It's My Turn
The Peanut Corporation of America discovered salmonella in its peanuts not once, not twice - but 12 times over two years. The Texas Department of State Health Services even found dead rodents, rodent excrement and bird feathers around the air system at their Texas plant.
Despite these health violations, the executives shipped the tainted peanuts anyway, including 32 truckloads to children's school-lunch programs in three states.
An e-mail released at a recent Congressional hearing showed company owner Stewart Parnell ordered a plant manager to "turn them loose" after learning some peanuts tested positive for salmonella. Company executives refused to answer questions at the hearing per their attorney's advice. One executive even refused to try some of the recalled products.
In all, peanuts tainted with salmonella have sickened more than 600 Americans across 45 states, including 21 New Yorkers. Nine people have died. As we examine this tragedy, we realize it's more than just a bookkeeping problem. This is more than just a matter of bureaucracy. This is, frankly, something approximating criminally negligent homicide.
I believe, based on substantial evidence, these executives did something just short of poisoning people when they knowingly shipped products tainted with salmonella. Authorities in Georgia the place most likely to bring up the criminal investigation - are thinking about whether or not to bring criminal charges. But they have yet to commit and are awaiting federal action.

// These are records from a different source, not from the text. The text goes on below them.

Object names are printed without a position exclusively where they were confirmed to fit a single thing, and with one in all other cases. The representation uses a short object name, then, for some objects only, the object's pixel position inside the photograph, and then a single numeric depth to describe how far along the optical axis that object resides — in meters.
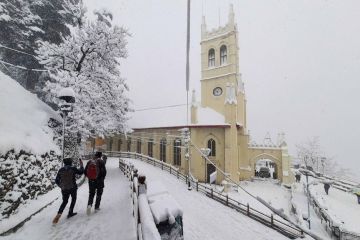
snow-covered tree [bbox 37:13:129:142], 14.86
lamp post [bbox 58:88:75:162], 9.27
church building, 30.34
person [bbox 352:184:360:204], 23.68
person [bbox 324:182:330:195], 27.70
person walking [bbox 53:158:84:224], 6.71
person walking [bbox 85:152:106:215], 7.36
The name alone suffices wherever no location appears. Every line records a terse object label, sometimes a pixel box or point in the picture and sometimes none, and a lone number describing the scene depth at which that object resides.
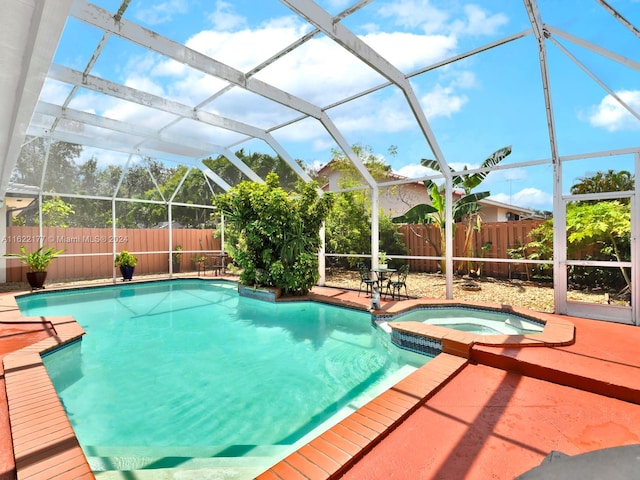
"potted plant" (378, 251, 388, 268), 11.16
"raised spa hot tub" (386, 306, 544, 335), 6.23
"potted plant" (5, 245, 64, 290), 10.12
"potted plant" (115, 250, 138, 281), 11.99
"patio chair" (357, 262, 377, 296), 9.15
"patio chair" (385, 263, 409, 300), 8.33
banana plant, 9.26
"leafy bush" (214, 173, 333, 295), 9.27
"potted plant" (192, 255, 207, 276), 14.27
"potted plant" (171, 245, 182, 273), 14.42
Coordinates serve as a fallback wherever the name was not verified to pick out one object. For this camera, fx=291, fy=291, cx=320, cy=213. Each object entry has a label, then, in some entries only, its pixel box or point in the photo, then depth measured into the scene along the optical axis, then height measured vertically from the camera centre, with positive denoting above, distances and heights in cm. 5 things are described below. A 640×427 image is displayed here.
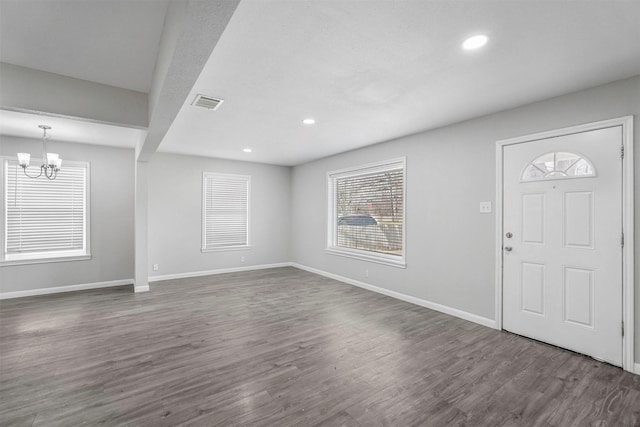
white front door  267 -28
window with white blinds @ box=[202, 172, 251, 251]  646 +4
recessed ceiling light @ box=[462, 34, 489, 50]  200 +122
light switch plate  356 +8
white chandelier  404 +74
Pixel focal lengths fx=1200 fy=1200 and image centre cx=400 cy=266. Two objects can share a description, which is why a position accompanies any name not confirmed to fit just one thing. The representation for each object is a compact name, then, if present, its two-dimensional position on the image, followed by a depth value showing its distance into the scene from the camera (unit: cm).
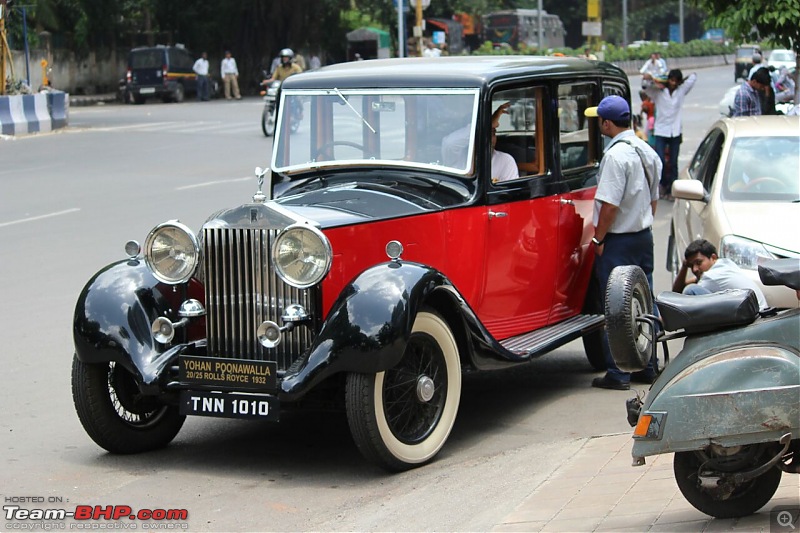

I am working to introduce legislation to toughen the criminal law on the federal level and allow investigators to use more tools to crackdown on this negligent behavior.
All 43 states impacted, including prosecutors here in New York State, should begin the process of a criminal investigation. New York prosecutors can and should start a criminal probe. These executives, and anyone else involved, should face jail time.
In the meantime, we need a more efficient way to test food products and more food inspectors who are able to review results more easily. The new Agriculture Secretary Tom Vilsack got it right when he recommended a unified food safety agency. Granting the F.D.A. authority to recall tainted food quickly and creating an advanced system for tracking foods in order to quickly pull tainted food off shelves are needed.
The salmonella outbreak, which led to one of the nation's largest recalls, is more than a simple lapse of regulations and incomplete paperwork. This appears to be a case where someone blatantly ignored basic health practices and willfully sent tainted food across the nation.
The Obama administration and Congress must make food safety a major priority. We have learned firsthand that the safety of our children and families is far too important to trade away for a bag of peanuts.